Provided entries
◇ ◇ ◇ ◇ ◇ ◇ ◇

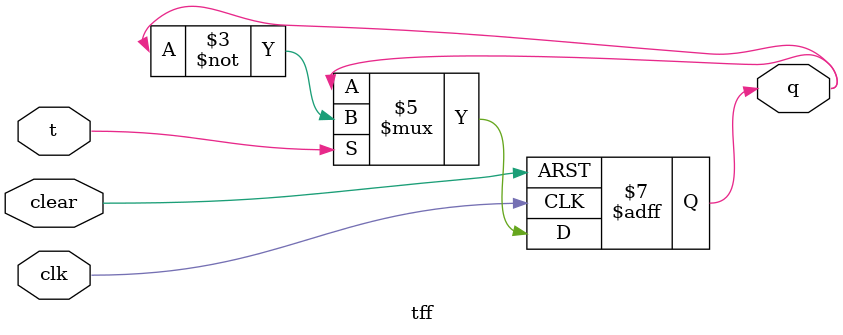
<source format=v>
module tff (q, t, clk, clear) ;
	input t, clk, clear ;
	output reg q ;
	
	always @(posedge clk or posedge clear)
	begin
		if (clear)
			q <= 1'b0 ;
		else begin
			if (t == 0)
				q <= q ;
			else
				q <= ~q ;	
		end
	end
endmodule 
</source>
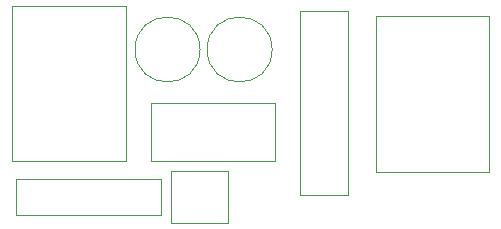
<source format=gbr>
G04 #@! TF.GenerationSoftware,KiCad,Pcbnew,9.0.7-1.fc43*
G04 #@! TF.CreationDate,2026-02-20T23:12:54+05:30*
G04 #@! TF.ProjectId,7805 voltage regulator,37383035-2076-46f6-9c74-616765207265,rev?*
G04 #@! TF.SameCoordinates,Original*
G04 #@! TF.FileFunction,Other,User*
%FSLAX46Y46*%
G04 Gerber Fmt 4.6, Leading zero omitted, Abs format (unit mm)*
G04 Created by KiCad (PCBNEW 9.0.7-1.fc43) date 2026-02-20 23:12:54*
%MOMM*%
%LPD*%
G01*
G04 APERTURE LIST*
%ADD10C,0.050000*%
G04 APERTURE END LIST*
G04 #@! TO.C,D2*
D10*
X127650000Y-90200000D02*
X123550000Y-90200000D01*
X123550000Y-105800000D01*
X127650000Y-105800000D01*
X127650000Y-90200000D01*
G04 #@! TO.C,D1*
X112610000Y-103790000D02*
X117450000Y-103790000D01*
X117450000Y-108210000D01*
X112610000Y-108210000D01*
X112610000Y-103790000D01*
G04 #@! TO.C,J2*
X108800000Y-89780000D02*
X99200000Y-89780000D01*
X99200000Y-102950000D01*
X108800000Y-102950000D01*
X108800000Y-89780000D01*
G04 #@! TO.C,R1*
X111810000Y-107500000D02*
X99550000Y-107500000D01*
X99550000Y-104500000D01*
X111810000Y-104500000D01*
X111810000Y-107500000D01*
G04 #@! TO.C,J1*
X130000000Y-103840000D02*
X139600000Y-103840000D01*
X139600000Y-90670000D01*
X130000000Y-90670000D01*
X130000000Y-103840000D01*
G04 #@! TO.C,C1*
X121205100Y-93500000D02*
G75*
G02*
X115705100Y-93500000I-2750000J0D01*
G01*
X115705100Y-93500000D02*
G75*
G02*
X121205100Y-93500000I2750000J0D01*
G01*
G04 #@! TO.C,C2*
X115100000Y-93500000D02*
G75*
G02*
X109600000Y-93500000I-2750000J0D01*
G01*
X109600000Y-93500000D02*
G75*
G02*
X115100000Y-93500000I2750000J0D01*
G01*
G04 #@! TO.C,U1*
X121410000Y-102900000D02*
X110910000Y-102900000D01*
X110910000Y-98000000D01*
X121410000Y-98000000D01*
X121410000Y-102900000D01*
G04 #@! TD*
M02*

</source>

◇ ◇ ◇ ◇ ◇ ◇ ◇

Activity
Each line from the one containing "X108800000Y-102950000D01*" to the last line above must be returned exactly, and no line outside that range.

Solution below
X108800000Y-102950000D01*
X108800000Y-89780000D01*
G04 #@! TO.C,R1*
X111810000Y-107500000D02*
X99550000Y-107500000D01*
X99550000Y-104500000D01*
X111810000Y-104500000D01*
X111810000Y-107500000D01*
G04 #@! TO.C,J1*
X130000000Y-103840000D02*
X139600000Y-103840000D01*
X139600000Y-90670000D01*
X130000000Y-90670000D01*
X130000000Y-103840000D01*
G04 #@! TO.C,C1*
X121205100Y-93500000D02*
G75*
G02*
X115705100Y-93500000I-2750000J0D01*
G01*
X115705100Y-93500000D02*
G75*
G02*
X121205100Y-93500000I2750000J0D01*
G01*
G04 #@! TO.C,C2*
X115100000Y-93500000D02*
G75*
G02*
X109600000Y-93500000I-2750000J0D01*
G01*
X109600000Y-93500000D02*
G75*
G02*
X115100000Y-93500000I2750000J0D01*
G01*
G04 #@! TO.C,U1*
X121410000Y-102900000D02*
X110910000Y-102900000D01*
X110910000Y-98000000D01*
X121410000Y-98000000D01*
X121410000Y-102900000D01*
G04 #@! TD*
M02*

</source>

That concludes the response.